Subject: Re: Thread benchmarks - FreeBSD corrections
To: None <tech-kern@NetBSD.org, current-users@netbsd.org>
From: Andrew Doran <ad@netbsd.org>
List: tech-kern
Date: 10/03/2007 15:08:30
On Tue, Oct 02, 2007 at 12:26:55AM +0200, Kris Kennaway wrote:

> I tested on a quad 500 MHz p3 (i.e. 30% slower clock speed than your 
> system), via 100Mbps em0.  Performance was already at the level of the 
> FreeBSD curve on your graph (about 320 tps across a range of loads), and 
> if I scale up by 700/500 then it's about the same as your NetBSD curve. 
>  I suspect that this will actually underestimate performance a bit 
> because the CPU is an older generation than yours, so the difference is 
> not just clock speed.  One thing that is kind of interesting is that 
> some of the locking optimizations that we have not yet committed don't 
> make a difference on this machine and workload, apparently they are only 
> important at 8 CPUs and above.
> 
> Anyway, this all suggests to me that something is going wrong on your 
> system, so if the above doesn't help then we'll have to look closer. 
> One other possibility is that your NIC may be misbehaving.

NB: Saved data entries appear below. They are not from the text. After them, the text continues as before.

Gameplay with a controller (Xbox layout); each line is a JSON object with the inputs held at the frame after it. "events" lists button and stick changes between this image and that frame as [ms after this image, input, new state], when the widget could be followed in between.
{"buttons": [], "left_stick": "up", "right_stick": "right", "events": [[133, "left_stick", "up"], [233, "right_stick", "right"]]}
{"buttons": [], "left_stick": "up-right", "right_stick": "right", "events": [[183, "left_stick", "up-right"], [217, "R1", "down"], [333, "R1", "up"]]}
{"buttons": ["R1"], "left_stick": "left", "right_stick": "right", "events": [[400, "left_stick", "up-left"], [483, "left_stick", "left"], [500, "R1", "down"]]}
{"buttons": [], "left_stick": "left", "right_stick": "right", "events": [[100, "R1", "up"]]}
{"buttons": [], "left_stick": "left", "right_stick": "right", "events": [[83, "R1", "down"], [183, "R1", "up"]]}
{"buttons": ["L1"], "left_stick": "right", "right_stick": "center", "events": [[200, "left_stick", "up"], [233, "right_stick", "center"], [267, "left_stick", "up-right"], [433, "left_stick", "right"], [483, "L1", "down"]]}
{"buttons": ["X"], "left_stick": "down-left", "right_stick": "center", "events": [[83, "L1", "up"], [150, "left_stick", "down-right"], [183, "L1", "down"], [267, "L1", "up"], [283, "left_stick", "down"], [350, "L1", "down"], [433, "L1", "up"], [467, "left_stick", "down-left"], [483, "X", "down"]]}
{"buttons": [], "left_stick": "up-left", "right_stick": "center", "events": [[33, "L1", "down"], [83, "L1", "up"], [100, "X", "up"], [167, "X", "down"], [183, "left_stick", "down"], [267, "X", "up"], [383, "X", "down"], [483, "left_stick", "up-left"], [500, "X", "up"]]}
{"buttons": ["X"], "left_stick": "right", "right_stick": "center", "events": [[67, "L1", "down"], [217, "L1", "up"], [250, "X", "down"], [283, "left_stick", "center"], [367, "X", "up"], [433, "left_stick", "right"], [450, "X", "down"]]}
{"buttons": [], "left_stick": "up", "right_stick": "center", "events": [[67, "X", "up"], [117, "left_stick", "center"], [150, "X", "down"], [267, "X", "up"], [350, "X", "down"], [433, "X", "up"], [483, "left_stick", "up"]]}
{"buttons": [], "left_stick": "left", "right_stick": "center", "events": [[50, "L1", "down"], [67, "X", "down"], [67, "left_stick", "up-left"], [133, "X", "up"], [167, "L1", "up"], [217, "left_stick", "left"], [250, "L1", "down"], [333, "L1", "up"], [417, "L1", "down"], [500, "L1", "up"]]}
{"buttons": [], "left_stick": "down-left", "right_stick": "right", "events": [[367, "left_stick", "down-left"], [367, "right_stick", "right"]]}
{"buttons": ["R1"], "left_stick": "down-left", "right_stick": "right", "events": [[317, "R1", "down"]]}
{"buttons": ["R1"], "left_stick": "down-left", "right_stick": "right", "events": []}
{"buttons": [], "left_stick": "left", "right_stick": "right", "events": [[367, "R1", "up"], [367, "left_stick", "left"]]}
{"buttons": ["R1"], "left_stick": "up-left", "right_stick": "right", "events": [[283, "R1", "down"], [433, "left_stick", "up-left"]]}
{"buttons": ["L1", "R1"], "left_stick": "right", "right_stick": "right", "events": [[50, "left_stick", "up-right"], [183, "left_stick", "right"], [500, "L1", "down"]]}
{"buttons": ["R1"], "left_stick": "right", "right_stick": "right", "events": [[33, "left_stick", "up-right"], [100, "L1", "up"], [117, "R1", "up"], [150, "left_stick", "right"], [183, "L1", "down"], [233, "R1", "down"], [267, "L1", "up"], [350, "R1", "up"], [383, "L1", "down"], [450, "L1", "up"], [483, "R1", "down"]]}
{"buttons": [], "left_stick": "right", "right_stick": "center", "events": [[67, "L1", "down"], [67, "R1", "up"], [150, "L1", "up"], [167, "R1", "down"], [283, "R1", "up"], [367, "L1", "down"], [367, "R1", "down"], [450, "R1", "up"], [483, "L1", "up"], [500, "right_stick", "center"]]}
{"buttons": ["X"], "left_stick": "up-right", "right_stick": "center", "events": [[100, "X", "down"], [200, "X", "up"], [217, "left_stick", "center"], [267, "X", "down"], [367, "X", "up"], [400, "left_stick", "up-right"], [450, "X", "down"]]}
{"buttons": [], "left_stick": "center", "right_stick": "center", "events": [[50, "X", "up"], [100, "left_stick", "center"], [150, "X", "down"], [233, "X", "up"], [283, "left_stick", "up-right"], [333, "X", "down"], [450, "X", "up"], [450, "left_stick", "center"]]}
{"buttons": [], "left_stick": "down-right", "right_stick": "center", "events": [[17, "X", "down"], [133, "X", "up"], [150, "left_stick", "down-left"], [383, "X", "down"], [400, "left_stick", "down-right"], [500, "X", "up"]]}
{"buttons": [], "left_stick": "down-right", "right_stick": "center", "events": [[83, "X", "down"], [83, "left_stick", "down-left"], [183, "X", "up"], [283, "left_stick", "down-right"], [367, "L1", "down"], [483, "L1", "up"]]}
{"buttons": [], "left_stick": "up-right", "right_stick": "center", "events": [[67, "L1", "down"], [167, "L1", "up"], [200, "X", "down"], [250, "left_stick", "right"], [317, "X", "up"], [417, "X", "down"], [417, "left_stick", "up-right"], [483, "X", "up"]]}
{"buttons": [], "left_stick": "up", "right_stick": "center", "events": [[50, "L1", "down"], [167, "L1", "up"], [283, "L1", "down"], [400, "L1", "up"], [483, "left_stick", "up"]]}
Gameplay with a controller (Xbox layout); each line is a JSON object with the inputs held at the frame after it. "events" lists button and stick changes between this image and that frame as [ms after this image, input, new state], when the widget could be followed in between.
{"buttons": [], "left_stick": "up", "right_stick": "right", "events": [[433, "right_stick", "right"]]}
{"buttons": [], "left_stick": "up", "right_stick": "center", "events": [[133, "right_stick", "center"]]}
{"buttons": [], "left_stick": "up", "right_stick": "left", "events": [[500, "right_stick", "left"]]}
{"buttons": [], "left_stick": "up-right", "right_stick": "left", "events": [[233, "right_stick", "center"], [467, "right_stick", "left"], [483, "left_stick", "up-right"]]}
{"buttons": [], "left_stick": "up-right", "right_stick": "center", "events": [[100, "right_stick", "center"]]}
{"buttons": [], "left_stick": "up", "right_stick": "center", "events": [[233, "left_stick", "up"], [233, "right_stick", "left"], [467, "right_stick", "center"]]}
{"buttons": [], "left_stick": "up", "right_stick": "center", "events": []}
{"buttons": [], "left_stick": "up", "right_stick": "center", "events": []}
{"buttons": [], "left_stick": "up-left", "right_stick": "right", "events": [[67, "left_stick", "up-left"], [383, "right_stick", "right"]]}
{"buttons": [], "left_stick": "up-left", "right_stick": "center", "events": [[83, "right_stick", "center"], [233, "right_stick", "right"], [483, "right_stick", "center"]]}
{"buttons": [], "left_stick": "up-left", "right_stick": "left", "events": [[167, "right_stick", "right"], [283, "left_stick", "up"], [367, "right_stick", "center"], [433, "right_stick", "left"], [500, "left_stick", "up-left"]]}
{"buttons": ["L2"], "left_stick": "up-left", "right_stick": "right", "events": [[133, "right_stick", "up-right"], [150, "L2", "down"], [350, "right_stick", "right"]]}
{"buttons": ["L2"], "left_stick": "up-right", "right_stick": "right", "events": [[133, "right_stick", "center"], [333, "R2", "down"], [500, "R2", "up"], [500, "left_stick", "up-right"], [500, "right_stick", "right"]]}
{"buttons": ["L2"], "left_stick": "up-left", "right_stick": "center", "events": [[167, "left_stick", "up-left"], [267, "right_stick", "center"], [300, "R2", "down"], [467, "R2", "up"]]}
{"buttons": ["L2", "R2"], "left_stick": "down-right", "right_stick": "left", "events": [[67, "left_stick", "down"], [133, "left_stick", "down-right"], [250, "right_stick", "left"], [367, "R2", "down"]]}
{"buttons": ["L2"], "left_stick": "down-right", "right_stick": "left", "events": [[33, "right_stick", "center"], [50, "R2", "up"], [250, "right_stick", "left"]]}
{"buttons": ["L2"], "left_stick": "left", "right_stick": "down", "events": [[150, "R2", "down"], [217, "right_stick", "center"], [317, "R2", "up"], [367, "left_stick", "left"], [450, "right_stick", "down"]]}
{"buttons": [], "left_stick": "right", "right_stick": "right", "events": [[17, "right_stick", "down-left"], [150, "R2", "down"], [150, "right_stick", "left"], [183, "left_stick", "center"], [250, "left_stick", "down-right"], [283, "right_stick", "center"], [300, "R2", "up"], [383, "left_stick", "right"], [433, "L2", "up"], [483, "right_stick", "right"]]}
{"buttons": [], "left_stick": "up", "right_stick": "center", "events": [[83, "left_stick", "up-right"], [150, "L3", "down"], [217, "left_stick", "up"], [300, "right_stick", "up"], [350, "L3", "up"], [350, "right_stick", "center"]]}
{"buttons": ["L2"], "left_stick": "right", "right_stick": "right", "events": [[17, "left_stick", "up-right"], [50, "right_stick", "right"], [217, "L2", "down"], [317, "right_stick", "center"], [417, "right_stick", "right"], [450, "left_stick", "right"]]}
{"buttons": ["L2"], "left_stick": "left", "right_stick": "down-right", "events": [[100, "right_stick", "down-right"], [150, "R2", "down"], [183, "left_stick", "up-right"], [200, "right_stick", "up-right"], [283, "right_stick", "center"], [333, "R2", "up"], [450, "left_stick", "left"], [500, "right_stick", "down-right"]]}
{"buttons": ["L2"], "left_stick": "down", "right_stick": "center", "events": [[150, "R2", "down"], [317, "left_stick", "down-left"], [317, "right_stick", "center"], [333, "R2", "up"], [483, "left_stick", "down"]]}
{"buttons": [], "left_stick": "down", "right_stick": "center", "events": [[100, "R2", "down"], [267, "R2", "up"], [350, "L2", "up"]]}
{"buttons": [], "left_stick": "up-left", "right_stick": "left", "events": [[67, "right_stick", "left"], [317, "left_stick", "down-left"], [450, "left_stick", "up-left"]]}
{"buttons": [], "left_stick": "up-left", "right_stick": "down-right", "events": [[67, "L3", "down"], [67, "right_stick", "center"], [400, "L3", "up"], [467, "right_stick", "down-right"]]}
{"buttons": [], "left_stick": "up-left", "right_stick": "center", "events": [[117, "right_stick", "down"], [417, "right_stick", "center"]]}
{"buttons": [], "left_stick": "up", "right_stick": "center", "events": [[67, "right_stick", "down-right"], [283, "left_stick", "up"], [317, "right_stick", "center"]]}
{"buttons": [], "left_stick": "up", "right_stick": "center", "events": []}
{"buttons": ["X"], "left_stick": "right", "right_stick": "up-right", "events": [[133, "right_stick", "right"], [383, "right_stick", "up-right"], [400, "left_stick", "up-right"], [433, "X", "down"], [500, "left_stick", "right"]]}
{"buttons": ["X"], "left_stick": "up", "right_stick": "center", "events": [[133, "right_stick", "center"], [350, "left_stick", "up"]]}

It turns out that this was due to debugging in malloc(). As suggested I
recompiled FreeBSD's libc without the debugging, and FreeBSD's performance
is much better: as of right now, NetBSD and FreeBSD are fairly closely
matched on my 4 way system. From two single runs with both NetBSD and
FreeBSD using SCHED_4BSD:

	http://www.netbsd.org/~ad/sysbench/sysbench-4bsd.png

Here with SCHED_ULE and with NetBSD using Mindaugas' experimental scheduler.
Like ULE, it uses per-CPU run queues. Among other things that means threads
tend to migrate less.

	http://www.netbsd.org/~ad/sysbench/sysbench-pcpu.png

Thanks,
Andrew